1 Department of Radiology and Radiological Science, Medical University of South Carolina, 25 Courtenay Dr, Ashley River Tower, Charleston, SC 29425.
AJR Am J Roentgenol. 2014 Jan;202(1):W43-9. doi: 10.2214/AJR.13.11225.
The objective of our study was to evaluate the reproducibility of noncalcified coronary artery plaque burden quantification from coronary CT angiography (CTA) across different commercial analysis platforms.
For this study, 47 patients (36 men, 11 women; mean age ± SD, 62 ± 13 years) with noncalcified plaques on coronary CTA were included. Automated quantification of noncalcified coronary artery plaque volume was performed on identical datasets using three commercially available image analysis software platforms (software platforms 1-3). Identical tissue attenuation ranges between 0 and 50 HU for low-attenuation plaques and 50-130 HU for medium-attenuation plaques were consistently applied. Log volume data were compared with the Pearson correlation coefficient and Bland-Altman analysis.
Differences in plaque volume measurements on intraplatform repeat measurements were statistically insignificant (p = 0.923). At the low-attenuation threshold, software platform 3 had significantly higher log volumes (p < 0.001) than both software platforms 1 and 2 and software platform 1 had significantly higher log volumes than software platform 2 (p < 0.001). The results at the medium-attenuation level were identical except that the log volumes for software platforms 1 and 2 were not significantly different (p > 0.05) in the left anterior descending artery and left circumflex artery. The Pearson correlation coefficient was found to be 0.677 (p < 0.001; 95% CI, 0.608-0.735) between software platforms 1 and 2, 0.672 (p < 0.001; 95% CI, 0.603-0.732) between software platforms 1 and 3, and 0.550 (p < 0.001; 95% CI, 0.463-0.627) between software platforms 2 and 3.
Currently available noncalcified plaque quantification software provides good intraplatform reproducibility but poor interplatform reproducibility. Serial or comparative assessments require evaluation using the same software. Industry standards should be developed to enable reproducible assessments across manufacturers.
本研究旨在评估不同商业分析平台从冠状动脉 CT 血管造影(CTA)定量非钙化冠状动脉斑块负担的可重复性。
这项研究纳入了 47 名患者(36 名男性,11 名女性;平均年龄 ± 标准差,62 ± 13 岁),他们的冠状动脉 CTA 上有非钙化斑块。使用三种商业上可用的图像分析软件平台(软件平台 1-3),在相同的数据集上自动定量非钙化冠状动脉斑块体积。一致地应用相同的组织衰减范围,即低衰减斑块为 0 至 50HU,中衰减斑块为 50 至 130HU。对数体积数据用 Pearson 相关系数和 Bland-Altman 分析进行比较。

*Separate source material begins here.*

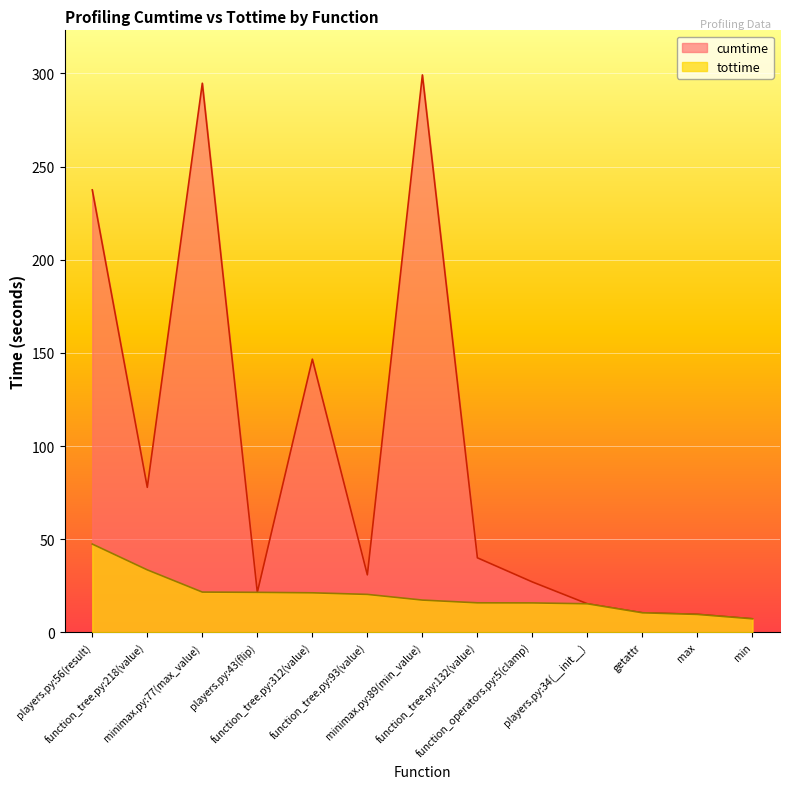

What is the value of the tottime point at the 3rd from the left?

21.6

平台内重复测量的斑块体积测量值差异无统计学意义(p = 0.923)。在低衰减阈值下,软件平台 3 的对数体积显著高于软件平台 1 和 2(p < 0.001),软件平台 1 的对数体积也显著高于软件平台 2(p < 0.001)。在中衰减水平的结果相同,只是软件平台 1 和 2 的左前降支和左回旋支之间的对数体积没有显著差异(p > 0.05)。Pearson 相关系数为软件平台 1 和 2 之间的 0.677(p < 0.001;95%CI,0.608-0.735),软件平台 1 和 3 之间的 0.672(p < 0.001;95%CI,0.603-0.732),软件平台 2 和 3 之间的 0.550(p < 0.001;95%CI,0.463-0.627)。
目前可用的非钙化斑块定量软件提供了良好的平台内可重复性,但平台间的可重复性较差。需要使用相同的软件进行连续或比较评估。应制定行业标准,以实现跨制造商的可重复评估。